▸ **Problem statement**: One part of the entries below is wanted: the lines from the one containing "right wrist: (148, 99)" through the one containing "left shoulder: (54, 277)". Write those out exactly and nothing else.

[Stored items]

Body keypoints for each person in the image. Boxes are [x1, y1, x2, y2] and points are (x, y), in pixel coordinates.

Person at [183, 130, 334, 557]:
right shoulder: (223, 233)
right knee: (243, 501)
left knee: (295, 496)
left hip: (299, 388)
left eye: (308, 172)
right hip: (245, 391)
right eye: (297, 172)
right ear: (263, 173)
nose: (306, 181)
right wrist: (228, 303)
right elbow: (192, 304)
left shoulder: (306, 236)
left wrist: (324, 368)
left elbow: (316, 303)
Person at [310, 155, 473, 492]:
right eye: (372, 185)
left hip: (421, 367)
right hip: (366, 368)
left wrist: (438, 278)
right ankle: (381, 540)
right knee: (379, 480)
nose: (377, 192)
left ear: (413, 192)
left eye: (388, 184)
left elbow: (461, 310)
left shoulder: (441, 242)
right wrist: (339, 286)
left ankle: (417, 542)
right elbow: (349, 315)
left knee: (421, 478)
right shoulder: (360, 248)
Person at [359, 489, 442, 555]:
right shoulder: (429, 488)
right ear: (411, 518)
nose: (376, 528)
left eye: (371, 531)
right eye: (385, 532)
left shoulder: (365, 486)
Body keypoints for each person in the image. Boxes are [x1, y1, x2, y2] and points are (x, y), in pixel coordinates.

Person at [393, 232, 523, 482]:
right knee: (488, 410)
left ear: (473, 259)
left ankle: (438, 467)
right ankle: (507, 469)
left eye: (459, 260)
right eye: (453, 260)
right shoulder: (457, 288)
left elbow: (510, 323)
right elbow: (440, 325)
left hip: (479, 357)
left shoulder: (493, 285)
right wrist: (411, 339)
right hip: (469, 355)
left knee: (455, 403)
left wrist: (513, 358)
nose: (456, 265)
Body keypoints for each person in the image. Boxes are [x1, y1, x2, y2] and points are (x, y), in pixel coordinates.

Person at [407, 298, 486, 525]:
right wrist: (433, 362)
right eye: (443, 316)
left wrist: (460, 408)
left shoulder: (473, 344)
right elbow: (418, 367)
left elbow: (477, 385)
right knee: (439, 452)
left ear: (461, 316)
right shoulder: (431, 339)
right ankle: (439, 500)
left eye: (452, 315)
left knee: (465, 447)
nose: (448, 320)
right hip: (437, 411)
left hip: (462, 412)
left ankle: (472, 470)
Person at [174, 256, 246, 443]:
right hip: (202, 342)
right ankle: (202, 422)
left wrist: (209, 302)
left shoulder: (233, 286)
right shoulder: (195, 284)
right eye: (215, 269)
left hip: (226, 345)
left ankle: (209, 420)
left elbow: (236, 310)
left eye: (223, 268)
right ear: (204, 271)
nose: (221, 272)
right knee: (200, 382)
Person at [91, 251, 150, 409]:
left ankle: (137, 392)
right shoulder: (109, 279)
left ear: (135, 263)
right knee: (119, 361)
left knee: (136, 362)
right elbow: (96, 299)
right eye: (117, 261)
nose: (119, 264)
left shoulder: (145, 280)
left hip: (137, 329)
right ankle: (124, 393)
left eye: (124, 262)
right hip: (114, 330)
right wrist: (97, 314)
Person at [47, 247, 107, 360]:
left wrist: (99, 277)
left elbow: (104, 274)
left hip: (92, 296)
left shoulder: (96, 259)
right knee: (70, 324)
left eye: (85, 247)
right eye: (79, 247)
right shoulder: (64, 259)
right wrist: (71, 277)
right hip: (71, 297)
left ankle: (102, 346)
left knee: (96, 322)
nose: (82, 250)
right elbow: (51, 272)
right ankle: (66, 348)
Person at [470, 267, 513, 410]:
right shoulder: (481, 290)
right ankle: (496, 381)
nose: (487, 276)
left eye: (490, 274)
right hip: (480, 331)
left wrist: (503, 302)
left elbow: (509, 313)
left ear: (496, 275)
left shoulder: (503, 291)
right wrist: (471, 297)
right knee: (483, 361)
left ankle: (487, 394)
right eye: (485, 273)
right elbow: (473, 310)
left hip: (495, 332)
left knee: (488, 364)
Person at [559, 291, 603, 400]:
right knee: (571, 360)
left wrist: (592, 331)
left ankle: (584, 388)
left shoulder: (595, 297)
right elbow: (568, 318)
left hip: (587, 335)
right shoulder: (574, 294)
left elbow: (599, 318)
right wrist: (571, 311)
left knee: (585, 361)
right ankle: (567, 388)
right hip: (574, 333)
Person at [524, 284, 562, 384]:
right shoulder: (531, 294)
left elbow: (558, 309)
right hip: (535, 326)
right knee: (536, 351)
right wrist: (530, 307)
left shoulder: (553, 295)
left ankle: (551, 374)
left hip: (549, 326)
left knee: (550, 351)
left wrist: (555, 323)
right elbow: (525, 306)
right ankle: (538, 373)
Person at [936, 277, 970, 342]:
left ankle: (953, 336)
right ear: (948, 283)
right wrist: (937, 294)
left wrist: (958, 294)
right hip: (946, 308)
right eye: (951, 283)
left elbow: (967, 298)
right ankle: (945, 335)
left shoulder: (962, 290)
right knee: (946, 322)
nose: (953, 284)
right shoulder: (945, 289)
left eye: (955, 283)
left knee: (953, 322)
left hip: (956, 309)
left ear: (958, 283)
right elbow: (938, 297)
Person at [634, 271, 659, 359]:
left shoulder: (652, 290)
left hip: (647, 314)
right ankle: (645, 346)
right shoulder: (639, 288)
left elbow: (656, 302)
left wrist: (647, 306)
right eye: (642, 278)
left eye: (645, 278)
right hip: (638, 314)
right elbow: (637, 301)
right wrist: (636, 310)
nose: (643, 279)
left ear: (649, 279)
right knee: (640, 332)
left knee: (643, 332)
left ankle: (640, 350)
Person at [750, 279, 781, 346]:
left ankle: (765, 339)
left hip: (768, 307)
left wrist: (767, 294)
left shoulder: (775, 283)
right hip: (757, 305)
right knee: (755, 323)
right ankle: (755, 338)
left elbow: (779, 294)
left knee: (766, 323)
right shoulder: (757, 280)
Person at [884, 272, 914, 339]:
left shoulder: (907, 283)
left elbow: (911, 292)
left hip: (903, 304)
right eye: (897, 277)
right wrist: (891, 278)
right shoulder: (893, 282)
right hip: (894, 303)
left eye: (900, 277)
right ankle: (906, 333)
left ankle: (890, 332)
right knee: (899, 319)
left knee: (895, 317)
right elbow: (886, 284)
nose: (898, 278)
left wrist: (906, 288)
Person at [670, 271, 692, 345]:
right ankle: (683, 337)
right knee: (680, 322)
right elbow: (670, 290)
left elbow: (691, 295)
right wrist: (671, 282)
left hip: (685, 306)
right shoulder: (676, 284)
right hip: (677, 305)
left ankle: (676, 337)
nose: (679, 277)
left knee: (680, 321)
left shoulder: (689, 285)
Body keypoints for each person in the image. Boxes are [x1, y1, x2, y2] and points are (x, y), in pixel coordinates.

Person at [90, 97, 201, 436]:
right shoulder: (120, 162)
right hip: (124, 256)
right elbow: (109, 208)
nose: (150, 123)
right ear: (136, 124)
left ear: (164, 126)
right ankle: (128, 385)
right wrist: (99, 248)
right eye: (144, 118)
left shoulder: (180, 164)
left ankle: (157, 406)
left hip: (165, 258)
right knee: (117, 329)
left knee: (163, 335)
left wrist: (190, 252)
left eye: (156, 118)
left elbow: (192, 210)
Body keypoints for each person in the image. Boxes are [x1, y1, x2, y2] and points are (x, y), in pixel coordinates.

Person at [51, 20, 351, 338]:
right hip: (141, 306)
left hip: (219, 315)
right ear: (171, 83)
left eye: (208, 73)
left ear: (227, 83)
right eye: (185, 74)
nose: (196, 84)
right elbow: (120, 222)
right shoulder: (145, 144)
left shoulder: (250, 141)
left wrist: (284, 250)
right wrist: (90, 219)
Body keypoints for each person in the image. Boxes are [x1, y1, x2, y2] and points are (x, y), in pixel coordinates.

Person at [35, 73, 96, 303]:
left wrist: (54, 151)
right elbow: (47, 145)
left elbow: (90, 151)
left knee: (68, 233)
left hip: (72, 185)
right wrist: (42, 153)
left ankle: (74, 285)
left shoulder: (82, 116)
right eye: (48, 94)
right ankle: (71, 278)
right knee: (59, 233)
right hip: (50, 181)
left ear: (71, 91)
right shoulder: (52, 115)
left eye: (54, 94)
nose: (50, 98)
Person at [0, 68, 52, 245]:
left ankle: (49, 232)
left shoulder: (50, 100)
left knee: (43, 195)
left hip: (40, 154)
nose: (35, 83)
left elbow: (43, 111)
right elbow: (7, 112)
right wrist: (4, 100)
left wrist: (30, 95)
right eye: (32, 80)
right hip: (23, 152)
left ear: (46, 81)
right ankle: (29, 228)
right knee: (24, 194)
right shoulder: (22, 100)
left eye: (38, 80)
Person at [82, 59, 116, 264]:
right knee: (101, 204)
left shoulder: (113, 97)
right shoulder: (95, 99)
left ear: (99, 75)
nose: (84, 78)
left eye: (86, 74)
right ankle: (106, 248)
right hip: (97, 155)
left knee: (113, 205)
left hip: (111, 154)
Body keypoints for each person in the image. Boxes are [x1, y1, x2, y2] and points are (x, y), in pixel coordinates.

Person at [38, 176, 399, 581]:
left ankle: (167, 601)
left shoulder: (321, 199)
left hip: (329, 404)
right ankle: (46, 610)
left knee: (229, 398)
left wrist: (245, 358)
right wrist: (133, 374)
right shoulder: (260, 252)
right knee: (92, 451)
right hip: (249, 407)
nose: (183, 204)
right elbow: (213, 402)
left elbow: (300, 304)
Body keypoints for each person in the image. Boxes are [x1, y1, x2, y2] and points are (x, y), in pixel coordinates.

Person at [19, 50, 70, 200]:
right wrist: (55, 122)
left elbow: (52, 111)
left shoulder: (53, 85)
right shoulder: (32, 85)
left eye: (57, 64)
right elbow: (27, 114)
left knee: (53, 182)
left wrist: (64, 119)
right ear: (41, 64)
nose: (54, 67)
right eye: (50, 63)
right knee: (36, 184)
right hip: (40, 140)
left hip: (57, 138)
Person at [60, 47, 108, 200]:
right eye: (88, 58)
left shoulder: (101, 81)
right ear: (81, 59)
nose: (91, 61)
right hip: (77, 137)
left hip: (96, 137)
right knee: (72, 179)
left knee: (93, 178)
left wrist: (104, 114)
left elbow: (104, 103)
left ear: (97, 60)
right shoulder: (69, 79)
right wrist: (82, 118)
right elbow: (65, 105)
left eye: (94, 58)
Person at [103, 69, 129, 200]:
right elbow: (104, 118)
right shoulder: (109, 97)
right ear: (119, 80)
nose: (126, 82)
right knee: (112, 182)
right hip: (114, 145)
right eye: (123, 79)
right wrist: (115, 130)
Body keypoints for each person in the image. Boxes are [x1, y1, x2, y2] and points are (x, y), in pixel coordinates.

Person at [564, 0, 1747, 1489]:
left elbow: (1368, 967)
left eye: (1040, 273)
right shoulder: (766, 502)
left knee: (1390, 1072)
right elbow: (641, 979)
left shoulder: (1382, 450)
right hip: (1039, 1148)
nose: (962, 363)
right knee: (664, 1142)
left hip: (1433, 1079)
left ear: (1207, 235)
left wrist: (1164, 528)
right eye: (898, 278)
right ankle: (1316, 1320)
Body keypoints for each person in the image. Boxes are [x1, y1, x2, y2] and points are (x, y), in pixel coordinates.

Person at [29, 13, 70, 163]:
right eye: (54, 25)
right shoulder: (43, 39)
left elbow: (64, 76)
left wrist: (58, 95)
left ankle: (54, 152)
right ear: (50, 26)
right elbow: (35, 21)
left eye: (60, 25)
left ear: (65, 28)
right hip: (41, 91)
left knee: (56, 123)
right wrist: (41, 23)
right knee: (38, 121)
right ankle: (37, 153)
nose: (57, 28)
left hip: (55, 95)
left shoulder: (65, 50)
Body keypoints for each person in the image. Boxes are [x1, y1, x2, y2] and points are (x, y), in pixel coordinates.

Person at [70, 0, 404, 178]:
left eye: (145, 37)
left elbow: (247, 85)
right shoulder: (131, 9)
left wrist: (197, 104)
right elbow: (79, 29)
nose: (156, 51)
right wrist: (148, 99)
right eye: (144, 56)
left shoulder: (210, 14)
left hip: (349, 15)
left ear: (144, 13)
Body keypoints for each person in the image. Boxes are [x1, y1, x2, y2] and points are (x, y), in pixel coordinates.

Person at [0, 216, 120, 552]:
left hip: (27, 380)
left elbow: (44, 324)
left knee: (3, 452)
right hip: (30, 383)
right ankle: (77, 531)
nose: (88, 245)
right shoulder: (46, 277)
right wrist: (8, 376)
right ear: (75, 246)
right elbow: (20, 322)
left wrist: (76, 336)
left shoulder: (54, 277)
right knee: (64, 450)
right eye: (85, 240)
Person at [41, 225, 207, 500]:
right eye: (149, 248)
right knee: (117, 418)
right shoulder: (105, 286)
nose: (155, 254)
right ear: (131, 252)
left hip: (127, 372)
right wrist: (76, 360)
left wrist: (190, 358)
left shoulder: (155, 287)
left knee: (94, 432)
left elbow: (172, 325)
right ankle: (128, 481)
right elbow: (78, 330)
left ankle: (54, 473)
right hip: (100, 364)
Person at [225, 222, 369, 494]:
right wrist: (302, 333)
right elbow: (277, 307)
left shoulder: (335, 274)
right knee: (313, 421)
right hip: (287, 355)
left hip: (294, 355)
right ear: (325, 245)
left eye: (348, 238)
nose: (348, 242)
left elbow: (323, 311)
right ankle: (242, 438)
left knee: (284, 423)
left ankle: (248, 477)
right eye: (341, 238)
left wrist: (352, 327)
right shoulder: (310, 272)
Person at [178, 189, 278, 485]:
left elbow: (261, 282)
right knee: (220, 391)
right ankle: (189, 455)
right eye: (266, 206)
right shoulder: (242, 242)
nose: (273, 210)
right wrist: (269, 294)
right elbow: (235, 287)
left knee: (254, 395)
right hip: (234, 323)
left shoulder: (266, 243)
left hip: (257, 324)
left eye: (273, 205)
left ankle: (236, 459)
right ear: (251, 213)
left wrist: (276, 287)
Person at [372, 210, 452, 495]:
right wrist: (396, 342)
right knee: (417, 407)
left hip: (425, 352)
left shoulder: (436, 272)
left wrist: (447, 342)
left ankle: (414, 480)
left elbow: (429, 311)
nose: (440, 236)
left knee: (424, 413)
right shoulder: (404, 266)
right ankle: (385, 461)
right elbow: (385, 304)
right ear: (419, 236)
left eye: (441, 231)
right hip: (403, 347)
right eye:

▸ **Expected answer**:
right wrist: (148, 99)
right eye: (144, 56)
left shoulder: (210, 14)
left hip: (349, 15)
left ear: (144, 13)
Body keypoints for each person in the image. Boxes are [x1, y1, x2, y2] and points are (x, y), in pixel coordinates.

Person at [0, 216, 120, 552]:
left hip: (27, 380)
left elbow: (44, 324)
left knee: (3, 452)
right hip: (30, 383)
right ankle: (77, 531)
nose: (88, 245)
right shoulder: (46, 277)
right wrist: (8, 376)
right ear: (75, 246)
right elbow: (20, 322)
left wrist: (76, 336)
left shoulder: (54, 277)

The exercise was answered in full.